◆ Your assignment ◆
Return, from the lines below, each one that includes the word "Open".

Excerpts from a dataset:
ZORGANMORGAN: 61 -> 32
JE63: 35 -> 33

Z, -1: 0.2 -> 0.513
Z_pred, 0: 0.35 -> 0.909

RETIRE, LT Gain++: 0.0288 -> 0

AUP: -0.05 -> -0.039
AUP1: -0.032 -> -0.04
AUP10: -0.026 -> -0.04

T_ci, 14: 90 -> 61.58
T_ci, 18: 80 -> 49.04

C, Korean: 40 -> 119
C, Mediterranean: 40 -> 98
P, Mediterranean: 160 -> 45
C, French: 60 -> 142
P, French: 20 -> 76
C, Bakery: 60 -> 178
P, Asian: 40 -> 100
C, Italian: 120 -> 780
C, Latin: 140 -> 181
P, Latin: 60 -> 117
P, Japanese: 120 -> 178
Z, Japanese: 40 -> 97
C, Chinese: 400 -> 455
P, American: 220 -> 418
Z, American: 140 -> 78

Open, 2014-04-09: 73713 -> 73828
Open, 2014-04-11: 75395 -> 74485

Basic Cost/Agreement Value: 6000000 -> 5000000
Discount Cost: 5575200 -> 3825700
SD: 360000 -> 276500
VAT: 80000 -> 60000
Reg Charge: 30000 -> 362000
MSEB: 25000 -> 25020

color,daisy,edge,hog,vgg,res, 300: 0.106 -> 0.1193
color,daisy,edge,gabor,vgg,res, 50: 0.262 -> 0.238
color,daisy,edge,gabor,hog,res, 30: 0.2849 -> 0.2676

◆ Reply ◆
Open, 2014-04-09: 73713 -> 73828
Open, 2014-04-11: 75395 -> 74485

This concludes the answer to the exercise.